Pazartesi, Şubat 2

18. Haftanın Ardından

Beşiktaş hakkında ve Denizli hakkında düşündüklerimde yanılmıyorum şuana kadar.Denizli kadro tercihinde sürekli bi sürpriz peşinde.Bobo ve Holosko ile maça başlamamanın nasıl bir tercih olduğunu kimseye açıklayamaz.Geldiğinden beri rahat kazandığı tek maç ilk maçı olan Gençlerbirliği maçıydı.Dünde Tello'nun gerçekten güzel bir şutuyla maçı kazanmayı başardılar.Ancak sonrasında Antalya beraberlik ve öne geçebilecek fırsatları yakaladı.Forvette biraz becerikli olabilselerdi İnönü'den puanla ayrılabilirlerdi.Denizli'nin Fabian Ernst transferi düşündürücü.Cisse-Ernst iyi bir ikili olabilir.Ancak hücum yönü olarak zayıf kalacakları kesin.Belki de Yusuf için alınan bir önlemdir.Holosko ve Bobo'yu bu takıma sokmalı bir türlü.Yoksa zorlanarak da olsa kazanamayabilir ilerki maçlarda.

Haftanın en güzel maçı ise Saraçoğlunda oynandı.Gaziantepspor kaliteli ayaklarıyla güzel işler yapmaya devam ediyor.Dün de Trabzonspor'dan sonra Kadıköy'de futbol oynayan ekip onlardı.Fenerbahçe kadro olarak ısıran bir takım değil.Sürekli bekleyerek oynamaya çalışıyorlar.Bu takımı hızlandıracak iki isim var Deivid ve Emre.Deivid ilk geldiği senelerdeki oynamaya başladı.Emre ise ağzının konuştuğu kadar ayağını konuşturamıyor.Bu fiziki güçsüzlük nedeniyle sinir harbinde maç oynuyor.Gaziantepspor'da Tabata'ya Beto ayak uyduramadı bu yüzden gol sorunu yaşadılar.Tabata bu takımın oksijen kaynağı adeta.Atılan her topta takımını rahatlatmayı başardı dün gece.Josico konusu ise Linderoth'a dönüyor artık.Aragones'in oynatmaya çalıştığı sistem belli ancak bu kadro ile o oyunu oynayamayacağını görmesi gerekli artık.Ancak şuda bir gerçek ki yönetimin sezon başında kurduğu kadro Aragones'e teslim edilecek kadro değildi.Bunuda sancıları sene boyu çekilecek.İçeride alınan 2 puan ilerleyen haftalarda yerini buldukça gerilemeye devam edebilir Fenerbahçe.

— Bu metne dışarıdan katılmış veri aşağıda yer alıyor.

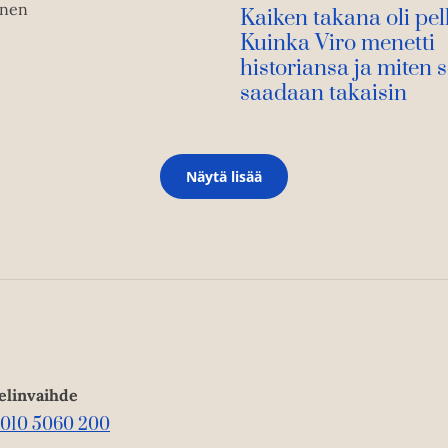
anen
Kaiken takana oli pel
Kuinka Viro menetti
historiansa ja miten 
saadaan takaisin
Näytä lisää
elinvaihde
010 5060 200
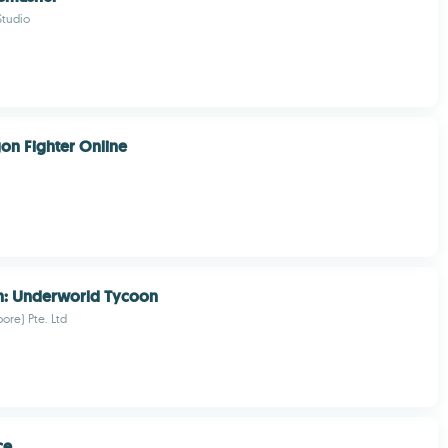
tudio
on Fighter Online
n: Underworld Tycoon
ore) Pte. Ltd
ce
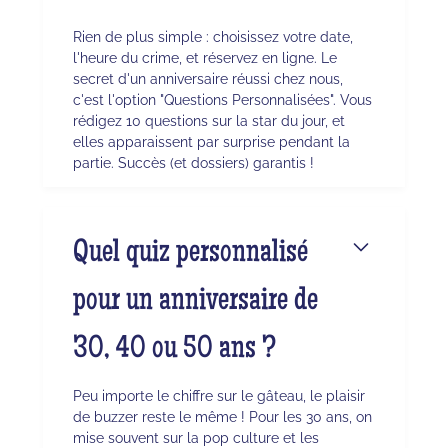
Rien de plus simple : choisissez votre date,
l'heure du crime, et réservez en ligne. Le
secret d'un anniversaire réussi chez nous,
c'est l'option "Questions Personnalisées". Vous
rédigez 10 questions sur la star du jour, et
elles apparaissent par surprise pendant la
partie. Succès (et dossiers) garantis !
Quel quiz personnalisé
pour un anniversaire de
30, 40 ou 50 ans ?
Peu importe le chiffre sur le gâteau, le plaisir
de buzzer reste le même ! Pour les 30 ans, on
mise souvent sur la pop culture et les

Galatasaray kendisi için çok kritik bir maçtan galip gelerek biraz olsun rahatladı.Sivas deplasmanından sonra Denizli'deki bu zemin bulunmaz bir nimetti adeta.İyide başladılar maça ayağa pas oynayarak.Denizlispor'da taşların yerinden oynadığı gün gibi açık.Başı kesik horoz gibi oynuyorlar sahada.Organize olmayı başaramıyorlar sürekli olarak.Baros'un attığı ilk golden önce Nonda-Arda verkacı estetikti ve Baros'da iyi yere vurarak görevini yaptı.Sonrasında rölanti şeklinde geçen bir maç oldu.Galatasaray Sivas'ı şimdiden düşünüyordu bu açıkca ortadaydı.Nonda'nın golüne ise en çok sevien kendisi oldu.Bu gole ihtiyacı vardı ve biraz olsun özgüvenini kazanmıştır.Lincoln'ün yokluğunda onun pozisyonunu dolduracak en iyi isim kendisi.Ancak ayaklarındaki ağırlıktan bi türlü kurtulamadı hala.Ayhan ise sorumsuz davrandı ve kart görerek kritik kupa maçında cezalı duruma düştü.Affedilemez bir hataydı ve cezasız kalması ilerisi için hiç iyi sinyaller vermez takıma.Skibbe'nin Serkan Kurtuluş'a bu tip maçlarda şans vermesi gerekli ve onuda hazır tutmaya çalışması gerekiyor.Sabri yorulunca çekilmez oluyor sahada.Denizlispor bu senede son haftalara kadar küme düşmeme mücadelesi verecek.Kadro olarak her geçen sene zayıflıyorlar.